▶ Exercise directions
Retype the text of every row below line for line, without changing anything. Leave the pictures out of your answer.

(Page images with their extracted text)
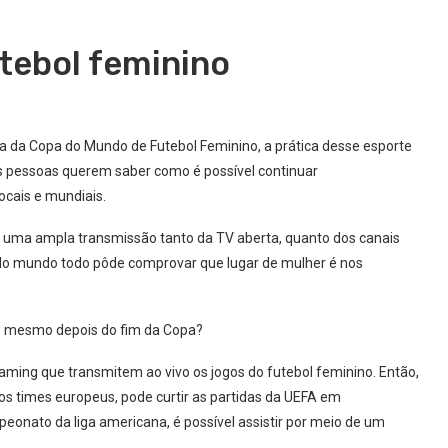
utebol feminino
 da Copa do Mundo de Futebol Feminino, a prática desse esporte
as pessoas querem saber como é possível continuar
cais e mundiais.
m uma ampla transmissão tanto da TV aberta, quanto dos canais
o do mundo todo pôde comprovar que lugar de mulher é nos
o mesmo depois do fim da Copa?
ming que transmitem ao vivo os jogos do futebol feminino. Então,
os times europeus, pode curtir as partidas da UEFA em
onato da liga americana, é possível assistir por meio de um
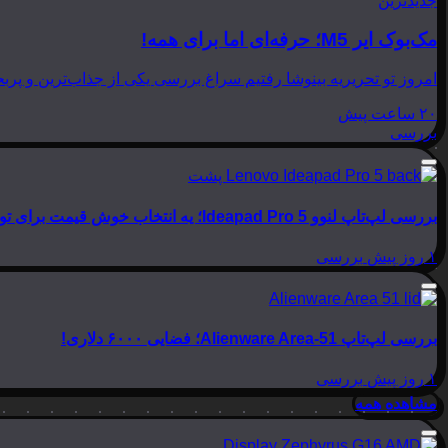
جدیدترین
مک‌بوک ایر M5؛ حرفه‌ای اما برای همه!
امروز تو تحریریه بینوشا رفتیم سراغ بررسی یکی از جذاب‌ترین و پربحث‌ترین لپ‌تاپ‌های امسال اپل، یعنی
۲۰ ساعت پیش
بررسی
بررسی لپ‌تاپ لنوو Ideapad Pro 5؛ یه انتخاب خوش قیمت برای تولید محتوا
۱ روز پیش
بررسی
بررسی لپ‌تاپ Alienware Area-51؛ فضایی ۶۰۰۰ دلاری!
۱ روز پیش
بررسی
مشاهده همه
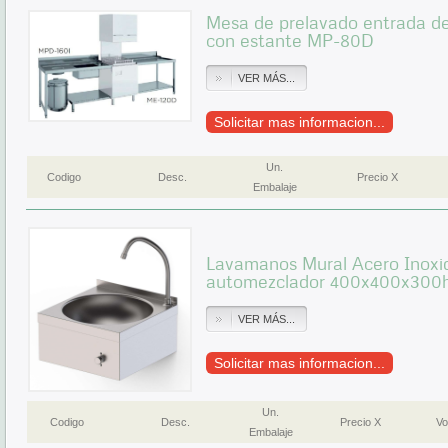
Mesa de prelavado entrada 
con estante MP-80D
VER MÁS...
Solicitar mas informacion...
Un.
Codigo
Desc.
Precio X
Embalaje
Lavamanos Mural Acero Inoxid
automezclador 400x400x30
VER MÁS...
Solicitar mas informacion...
Un.
Codigo
Desc.
Precio X
Vo
Embalaje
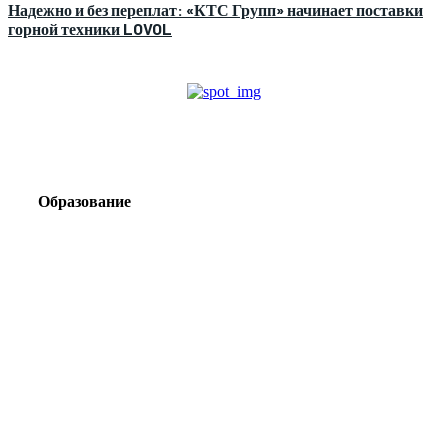
Надежно и без переплат: «КТС Групп» начинает поставки
горной техники LOVOL
Образование
Корпоративный туризм от компании «Открытая
Сибирь»: стратегия сплочения и развития
команд
Парадокс вахты: рост зарплат ведет к дефициту кадров
Лаборатория Группы «ЭВОБЛАСТ» в МГРИ объединит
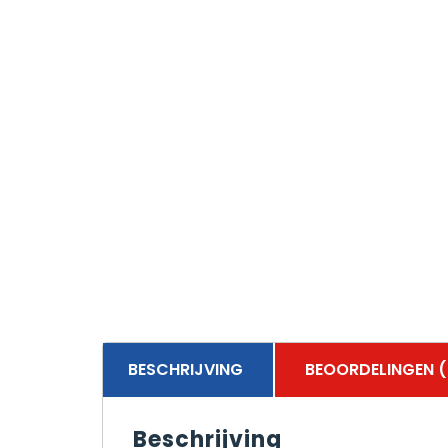
BESCHRIJVING
BEOORDELINGEN (
Beschrijving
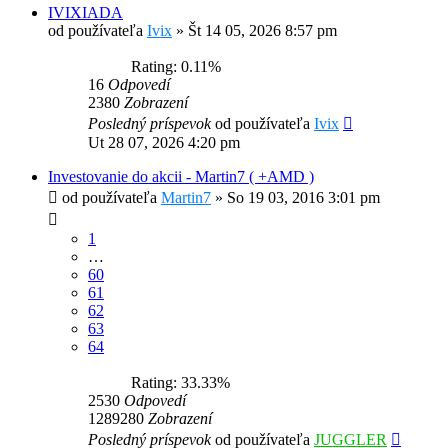
IVIXIADA
od používateľa
Ivix
»
Št 14 05, 2026 8:57 pm
Rating: 0.11%
16
Odpovedí
2380
Zobrazení
Posledný príspevok
od používateľa
Ivix
Ut 28 07, 2026 4:20 pm
Investovanie do akcii - Martin7 ( +AMD )
od používateľa
Martin7
»
So 19 03, 2016 3:01 pm
1
…
60
61
62
63
64
Rating: 33.33%
2530
Odpovedí
1289280
Zobrazení
Posledný príspevok
od používateľa
JUGGLER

▶ Solved exercise
utebol feminino
 da Copa do Mundo de Futebol Feminino, a prática desse esporte
as pessoas querem saber como é possível continuar
cais e mundiais.
m uma ampla transmissão tanto da TV aberta, quanto dos canais
o do mundo todo pôde comprovar que lugar de mulher é nos
o mesmo depois do fim da Copa?
ming que transmitem ao vivo os jogos do futebol feminino. Então,
os times europeus, pode curtir as partidas da UEFA em
onato da liga americana, é possível assistir por meio de um
جدیدترین
مک‌بوک ایر M5؛ حرفه‌ای اما برای همه!
امروز تو تحریریه بینوشا رفتیم سراغ بررسی یکی از جذاب‌ترین و پربحث‌ترین لپ‌تاپ‌های امسال اپل، یعنی
۲۰ ساعت پیش
بررسی
بررسی لپ‌تاپ لنوو Ideapad Pro 5؛ یه انتخاب خوش قیمت برای تولید محتوا
۱ روز پیش
بررسی
بررسی لپ‌تاپ Alienware Area-51؛ فضایی ۶۰۰۰ دلاری!
۱ روز پیش
بررسی
مشاهده همه
Mesa de prelavado entrada 
con estante MP-80D
VER MÁS...
Solicitar mas informacion...
Un.
Codigo
Desc.
Precio X
Embalaje
Lavamanos Mural Acero Inoxid
automezclador 400x400x30
VER MÁS...
Solicitar mas informacion...
Un.
Codigo
Desc.
Precio X
Vo
Embalaje
Надежно и без переплат: «КТС Групп» начинает поставки
горной техники LOVOL
Образование
Корпоративный туризм от компании «Открытая
Сибирь»: стратегия сплочения и развития
команд
Парадокс вахты: рост зарплат ведет к дефициту кадров
Лаборатория Группы «ЭВОБЛАСТ» в МГРИ объединит
BESCHRIJVING
BEOORDELINGEN (
Beschrijving
IVIXIADA
od používateľa
Ivix
»
Št 14 05, 2026 8:57 pm
Rating: 0.11%
16
Odpovedí
2380
Zobrazení
Posledný príspevok
od používateľa
Ivix
Ut 28 07, 2026 4:20 pm
Investovanie do akcii - Martin7 ( +AMD )
od používateľa
Martin7
»
So 19 03, 2016 3:01 pm
1
…
60
61
62
63
64
Rating: 33.33%
2530
Odpovedí
1289280
Zobrazení
Posledný príspevok
od používateľa
JUGGLER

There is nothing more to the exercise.